Pakistan’s rich have historically paid little of their share in taxes.  It has been estimated that the landowning classes in Pakistan have been evading taxes to the tune of over $1.2 billion a year.  While the number of national lawmakers from feudal families represented in the country’s feudal democracy appears to be shrinking primarily due to increased urbanization, their financial clout seems undiminished.  The average worth of Pakistani members of Parliament is $900,000, with its richest member topping $37 million, according to a recent study by the Pakistan Institute of Legislative Development and Transparency in Islamabad.

There are periodic reports in the media, which give an impression that certain politicians, their wives and dependent children have amassed huge assets which require due scrutiny by tax authorities, who alone have the expertise to clarify the impression in the public interest.  These reports suggest that the assets amassed by politicians, their wives and dependent children were either not subjected to scrutiny by various tax jurisdictions or are highly understated.  There is a need for a correct valuation of the amassed assets of the politicians, their wives and dependent children, as in its absence, the tax burden on existing tax payers is unfairly increased.

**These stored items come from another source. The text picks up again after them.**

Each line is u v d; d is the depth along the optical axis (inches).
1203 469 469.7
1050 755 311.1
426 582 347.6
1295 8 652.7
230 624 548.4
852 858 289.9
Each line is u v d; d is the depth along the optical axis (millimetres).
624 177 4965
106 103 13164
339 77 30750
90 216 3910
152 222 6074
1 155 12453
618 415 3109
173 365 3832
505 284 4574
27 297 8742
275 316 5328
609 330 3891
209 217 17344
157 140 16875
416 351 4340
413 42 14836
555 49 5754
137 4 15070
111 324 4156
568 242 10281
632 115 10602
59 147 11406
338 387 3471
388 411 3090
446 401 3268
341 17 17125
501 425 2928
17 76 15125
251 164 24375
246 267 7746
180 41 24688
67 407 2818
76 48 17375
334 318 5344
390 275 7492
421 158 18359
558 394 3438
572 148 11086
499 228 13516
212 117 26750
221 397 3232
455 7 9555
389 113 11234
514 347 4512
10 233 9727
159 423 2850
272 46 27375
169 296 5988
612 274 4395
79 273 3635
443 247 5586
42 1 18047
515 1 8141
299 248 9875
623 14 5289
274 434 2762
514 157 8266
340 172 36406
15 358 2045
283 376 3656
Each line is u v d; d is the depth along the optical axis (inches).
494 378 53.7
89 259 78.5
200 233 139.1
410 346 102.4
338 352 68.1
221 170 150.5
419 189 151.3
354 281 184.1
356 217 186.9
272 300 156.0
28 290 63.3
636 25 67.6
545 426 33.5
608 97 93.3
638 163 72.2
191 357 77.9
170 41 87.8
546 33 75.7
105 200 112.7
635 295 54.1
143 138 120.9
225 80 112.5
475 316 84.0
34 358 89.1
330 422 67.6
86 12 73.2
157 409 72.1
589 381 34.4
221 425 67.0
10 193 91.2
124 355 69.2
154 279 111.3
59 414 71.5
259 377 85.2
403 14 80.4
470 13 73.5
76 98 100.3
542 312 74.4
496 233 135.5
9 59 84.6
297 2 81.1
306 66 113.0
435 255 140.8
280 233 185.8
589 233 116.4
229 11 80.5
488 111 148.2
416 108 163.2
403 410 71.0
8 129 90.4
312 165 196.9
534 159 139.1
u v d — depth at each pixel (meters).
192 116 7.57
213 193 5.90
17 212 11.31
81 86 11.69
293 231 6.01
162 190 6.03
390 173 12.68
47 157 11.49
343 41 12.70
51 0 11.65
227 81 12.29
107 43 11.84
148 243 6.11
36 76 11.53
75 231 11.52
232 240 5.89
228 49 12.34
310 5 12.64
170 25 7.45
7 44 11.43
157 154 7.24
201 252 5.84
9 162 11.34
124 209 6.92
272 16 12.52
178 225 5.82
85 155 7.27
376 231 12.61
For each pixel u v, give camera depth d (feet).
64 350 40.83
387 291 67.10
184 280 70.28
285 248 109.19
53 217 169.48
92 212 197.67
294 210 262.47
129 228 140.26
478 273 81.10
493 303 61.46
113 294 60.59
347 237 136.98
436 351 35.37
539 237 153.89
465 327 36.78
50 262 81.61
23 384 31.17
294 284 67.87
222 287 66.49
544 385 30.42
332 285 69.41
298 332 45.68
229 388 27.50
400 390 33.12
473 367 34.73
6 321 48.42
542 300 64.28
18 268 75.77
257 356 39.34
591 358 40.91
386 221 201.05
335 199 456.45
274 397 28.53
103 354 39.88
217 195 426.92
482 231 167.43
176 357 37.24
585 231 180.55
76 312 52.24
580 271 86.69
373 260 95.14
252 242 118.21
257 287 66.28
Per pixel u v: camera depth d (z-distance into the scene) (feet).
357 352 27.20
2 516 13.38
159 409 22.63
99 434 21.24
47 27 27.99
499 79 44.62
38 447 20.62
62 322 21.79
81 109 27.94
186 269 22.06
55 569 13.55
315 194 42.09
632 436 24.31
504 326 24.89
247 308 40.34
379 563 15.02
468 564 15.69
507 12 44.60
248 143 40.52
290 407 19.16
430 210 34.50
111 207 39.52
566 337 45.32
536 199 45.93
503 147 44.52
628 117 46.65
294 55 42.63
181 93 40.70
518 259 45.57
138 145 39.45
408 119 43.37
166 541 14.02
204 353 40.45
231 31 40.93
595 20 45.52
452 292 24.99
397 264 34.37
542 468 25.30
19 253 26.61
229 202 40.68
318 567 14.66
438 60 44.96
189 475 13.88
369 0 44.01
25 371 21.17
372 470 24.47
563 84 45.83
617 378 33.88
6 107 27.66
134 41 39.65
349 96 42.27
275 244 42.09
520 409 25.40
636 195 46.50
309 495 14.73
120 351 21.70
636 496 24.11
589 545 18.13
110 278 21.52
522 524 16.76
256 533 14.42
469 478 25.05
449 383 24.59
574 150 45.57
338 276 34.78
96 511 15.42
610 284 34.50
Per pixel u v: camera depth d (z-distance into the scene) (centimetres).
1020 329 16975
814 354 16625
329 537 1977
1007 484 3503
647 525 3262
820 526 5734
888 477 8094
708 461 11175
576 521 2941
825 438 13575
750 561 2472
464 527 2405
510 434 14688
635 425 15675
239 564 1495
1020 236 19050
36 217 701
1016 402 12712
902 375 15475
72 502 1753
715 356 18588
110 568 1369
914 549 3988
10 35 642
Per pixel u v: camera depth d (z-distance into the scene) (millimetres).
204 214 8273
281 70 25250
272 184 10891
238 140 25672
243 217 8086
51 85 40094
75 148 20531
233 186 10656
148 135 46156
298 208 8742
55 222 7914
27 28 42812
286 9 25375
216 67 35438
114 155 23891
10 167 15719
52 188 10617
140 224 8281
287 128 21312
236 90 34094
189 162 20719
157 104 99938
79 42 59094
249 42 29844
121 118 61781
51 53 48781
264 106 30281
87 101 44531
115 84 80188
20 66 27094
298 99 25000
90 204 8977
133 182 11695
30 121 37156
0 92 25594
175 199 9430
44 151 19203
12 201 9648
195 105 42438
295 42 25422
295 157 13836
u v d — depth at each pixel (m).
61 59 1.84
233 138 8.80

Since the politicians are rich themselves, and happily evading taxes, there is little will to change the system.  The Pakistani taxation system has been described; “As a system of the elite, by the elite and for the elite. It is a skewed system in which the poor man subsidizes the rich man.”

Clearly, exempting agriculture from taxation imposes a heavy burden on the rest of the economy as well as a significant loss of revenue for the budget.  As the tax exemptions given on agriculture income, agriculture sector has become a legal, and sometimes illegal, tax shelter for other forms of income. To avoid income taxes, transfers from the other sectors of the economy to agriculture are commonplace.  It would certainly be helpful, if external aid providers use their leverage with the Pakistani government, to insist that hitherto untaxed or under-taxed sectors be brought under the tax net.

Equitable taxation is particularly important in a country where the rich-poor disconnect has been increasing overall.  A 2010 study estimated that 32% of Pakistan’s population of 180 million subsists below the poverty line. According to the Human Development Index, 60.3% live on under $2 a day.  The low per capita income in Pakistan reflects unequal distribution of income and high unemployment  One consequence of the yawning rich-poor gap is that it is filled and exploited by extremists.

An equitable national tax policy requires that everyone and every sector with a potential tax liability should be taxed. A tax must be perceived as fair and universal. Those have little should pay little, but they should pay something, anything that displays a commitment to the nation and its goals.  The politically and economically powerful elite must demonstrate its stake in society by carrying its share of the tax burden.